O texto e o pensamento literário dos hebreus são sintéticos. Daí que a chave para chegarmos a uma compreensão analítica dele exige identificar com que parte do corpo o ser humano pode ser comparado e onde o agir humano faz interface com nefesh, utilizando para isso textos que apresentam diferentes sentidos de nefesh. Embora a expressão nefesh apareça 755 vezes nas Escrituras hebraicas e seja traduzida 600 vezes na Septuaginta por “psyché”, garganta e estômago podem ser tomados por paradigma e transmitem a idéia de necessidade, de algo difícil de ser saciado. Nesse sentido, a palavra alma nos dá uma tradução incompleta, pois a idéia é que “Iaveh Deus formou o ser humano do pó da terra e insuflou em suas narinas o seu hálito e o ser humano se tornou um ser vivente que necessita Dele para ser saciado”.
Nefesh não traduz algo bom ou mal, mas a realidade das necessidades fundamentais e imprescindíveis da alma humana, que ao não serem ou não estarem preenchidas por Deus produzem alienação, individualismo, descrença, ignorância e idolatria. Mas como o sopro de Deus pode ter gerado um ser humano com tal índole de insaciabilidade? Se entendermos a nefesh como o órgão das necessidades vitais, dos movimentos emocionais da alma, somos levados a entender o pensamento sintético hebreu ao ver a nefesh como síntese da própria vida. Assim, as necessidades humanas criadas pelo próprio Deus só podem ser saciadas por Ele.
“Quem me encontra, encontrou a vida e alcançou benevolência de Iaveh. Quem não me acha, faz violência à sua nefesh. Todos os que me odeiam, amam a morte”. Provérbios 8.39 e seguintes.
No relato de Gênesis 2.7 o ser humano é definido como nefesh hayah, um ser vivente, que necessita ser saciado. Quando integrado ao seu Criador, nefesh é transbordamento e transparência do Espírito de Deus, que indica transbordamento e transparência no humano, daquilo que relaciona o que está em cima com o que está em baixo. Mas essa natureza também se vai constituir enquanto expansão dos significados da imagem de Deus, em graça e amor. “Ele soprou” traduz o fato de que as coisas do intelecto e do coração expressam-se através dos órgãos da fala, em especial, garganta e boca, que possibilitam o sopro. Nefesh como substantivo ganhou vários sentidos, sendo garganta um deles, e assim é usado em Provérbios 23.2, quando diz “põe uma faca à tua garganta, se fores uma pessoa de grande apetite”. A garganta ou goela é por onde entra e sai a respiração, o ar. O ser vivente, então, ganhou a designação nefesh, ser respirador.

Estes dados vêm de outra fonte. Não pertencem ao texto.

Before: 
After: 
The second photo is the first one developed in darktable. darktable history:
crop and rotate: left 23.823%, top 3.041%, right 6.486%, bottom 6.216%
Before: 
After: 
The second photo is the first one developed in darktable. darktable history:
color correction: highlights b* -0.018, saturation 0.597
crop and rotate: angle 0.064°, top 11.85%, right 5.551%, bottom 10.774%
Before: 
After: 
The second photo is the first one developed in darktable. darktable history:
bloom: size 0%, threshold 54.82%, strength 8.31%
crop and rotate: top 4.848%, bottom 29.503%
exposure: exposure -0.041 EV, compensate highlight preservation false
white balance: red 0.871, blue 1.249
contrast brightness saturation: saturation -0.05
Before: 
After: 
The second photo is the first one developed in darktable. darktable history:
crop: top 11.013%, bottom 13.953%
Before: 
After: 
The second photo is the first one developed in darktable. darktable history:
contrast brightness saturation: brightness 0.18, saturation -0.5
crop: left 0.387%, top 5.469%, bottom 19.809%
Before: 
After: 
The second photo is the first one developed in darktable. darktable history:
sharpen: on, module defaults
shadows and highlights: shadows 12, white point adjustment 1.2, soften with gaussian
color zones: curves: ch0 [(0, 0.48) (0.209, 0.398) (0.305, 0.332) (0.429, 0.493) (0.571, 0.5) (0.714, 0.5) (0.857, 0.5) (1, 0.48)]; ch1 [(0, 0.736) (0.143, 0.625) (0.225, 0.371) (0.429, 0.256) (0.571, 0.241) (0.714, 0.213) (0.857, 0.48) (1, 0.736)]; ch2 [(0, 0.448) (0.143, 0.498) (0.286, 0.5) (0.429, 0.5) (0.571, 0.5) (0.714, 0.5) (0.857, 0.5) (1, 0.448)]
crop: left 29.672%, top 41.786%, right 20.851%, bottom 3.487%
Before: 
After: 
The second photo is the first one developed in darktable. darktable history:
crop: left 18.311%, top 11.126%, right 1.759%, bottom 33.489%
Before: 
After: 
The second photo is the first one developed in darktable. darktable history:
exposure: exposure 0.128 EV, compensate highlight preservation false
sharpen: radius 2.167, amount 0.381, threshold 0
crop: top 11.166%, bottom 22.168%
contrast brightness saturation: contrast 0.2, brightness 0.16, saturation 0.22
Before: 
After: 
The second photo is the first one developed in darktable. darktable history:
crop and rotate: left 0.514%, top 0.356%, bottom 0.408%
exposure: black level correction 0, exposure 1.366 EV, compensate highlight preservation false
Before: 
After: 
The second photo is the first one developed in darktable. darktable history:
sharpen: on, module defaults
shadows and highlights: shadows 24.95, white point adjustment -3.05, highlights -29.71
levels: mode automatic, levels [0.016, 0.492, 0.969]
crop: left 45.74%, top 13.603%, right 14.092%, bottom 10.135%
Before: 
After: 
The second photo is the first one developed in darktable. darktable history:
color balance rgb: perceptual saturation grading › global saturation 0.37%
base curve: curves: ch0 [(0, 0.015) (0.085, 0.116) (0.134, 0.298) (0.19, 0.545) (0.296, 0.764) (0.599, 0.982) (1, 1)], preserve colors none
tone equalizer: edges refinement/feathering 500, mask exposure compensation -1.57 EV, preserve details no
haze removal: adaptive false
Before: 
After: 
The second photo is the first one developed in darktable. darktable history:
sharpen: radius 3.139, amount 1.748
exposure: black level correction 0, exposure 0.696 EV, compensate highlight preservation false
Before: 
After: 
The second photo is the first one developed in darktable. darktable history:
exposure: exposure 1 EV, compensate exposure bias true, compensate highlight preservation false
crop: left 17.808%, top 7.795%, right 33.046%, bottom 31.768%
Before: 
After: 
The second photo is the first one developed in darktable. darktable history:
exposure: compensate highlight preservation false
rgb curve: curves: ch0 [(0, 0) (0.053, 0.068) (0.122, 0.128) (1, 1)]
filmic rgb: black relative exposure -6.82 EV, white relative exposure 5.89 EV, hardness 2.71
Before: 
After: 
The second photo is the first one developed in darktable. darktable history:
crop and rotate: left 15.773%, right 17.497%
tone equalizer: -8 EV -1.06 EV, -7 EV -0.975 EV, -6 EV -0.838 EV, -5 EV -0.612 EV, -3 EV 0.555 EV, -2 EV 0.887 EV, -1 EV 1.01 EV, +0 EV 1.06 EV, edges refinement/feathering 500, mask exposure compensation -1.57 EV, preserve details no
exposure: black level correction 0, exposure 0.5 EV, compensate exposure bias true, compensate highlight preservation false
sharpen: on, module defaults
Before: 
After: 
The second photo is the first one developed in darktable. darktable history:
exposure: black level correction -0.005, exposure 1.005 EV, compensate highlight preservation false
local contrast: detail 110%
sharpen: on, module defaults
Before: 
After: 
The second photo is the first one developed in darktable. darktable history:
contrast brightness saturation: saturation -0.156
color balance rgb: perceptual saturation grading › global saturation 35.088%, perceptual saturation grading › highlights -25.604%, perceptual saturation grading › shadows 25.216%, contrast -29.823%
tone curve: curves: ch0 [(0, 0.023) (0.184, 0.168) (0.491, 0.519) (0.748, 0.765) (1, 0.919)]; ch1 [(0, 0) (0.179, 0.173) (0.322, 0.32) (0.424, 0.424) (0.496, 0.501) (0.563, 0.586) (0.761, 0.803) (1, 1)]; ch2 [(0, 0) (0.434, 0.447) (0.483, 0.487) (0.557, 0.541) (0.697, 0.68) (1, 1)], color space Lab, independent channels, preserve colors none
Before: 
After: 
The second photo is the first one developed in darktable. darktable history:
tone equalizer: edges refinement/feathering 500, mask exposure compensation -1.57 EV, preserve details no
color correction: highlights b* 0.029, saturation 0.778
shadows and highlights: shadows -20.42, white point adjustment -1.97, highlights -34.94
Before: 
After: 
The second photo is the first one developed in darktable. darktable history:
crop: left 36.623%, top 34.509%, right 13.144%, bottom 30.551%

No caso do humano refere-se basicamente à forma que o espírito e a inteligência, sem forma em si, assumiu ao animar o corpo. Esse padrão simboliza a interioridade da natureza humana. Portanto, para que o humano possa dar intensidade e profundidade a sua inteligência precisa de amor e graça, que nascem da interioridade de Iaveh. Em Gênesis 2.7, “ele soprou” significa que Aquele que soprou o fez numa determinada direção e com objetivo definido. Aqui, direção e objetivo traduzem destinação.
Essa é a destinação do humano: ter sua nefesh integralmente saciada por seu Criador e a partir daí relacionar-se com Ele, com o universo, com seus semelhantes e consigo mesmo. Nesse caso, temos uma nefesh em equilíbrio, plena do Espírito de Deus, o que se traduz em integridade holística, pluralidade social, sabedoria, conhecimento e abertura à transcendência. A ruptura dessa integridade produz alienação, individualismo, descrença, ignorância e idolatria. A antropologia da nefesh em Gênesis nos fala sobre a imagem de Deus e nos dirige a uma pesquisa teológica do humano, da humanidade, da pessoa e da comunidade, da pessoa e da ordem social, da pessoa enquanto excluído, da pessoa enquanto eleito, da humanidade e seu destino, ou seja, da vida para o mundo, do amor para o próximo e da criação para todos.
No centro da fé cristã se encontra Jesus Cristo, Deus e ser humano, revelador do divino e do humano. E se a teologia fala da divindade, ela fala a homens e mulheres, fala sobre um Deus que encarnou e que ama os homens e mulheres. Está a serviço do humano.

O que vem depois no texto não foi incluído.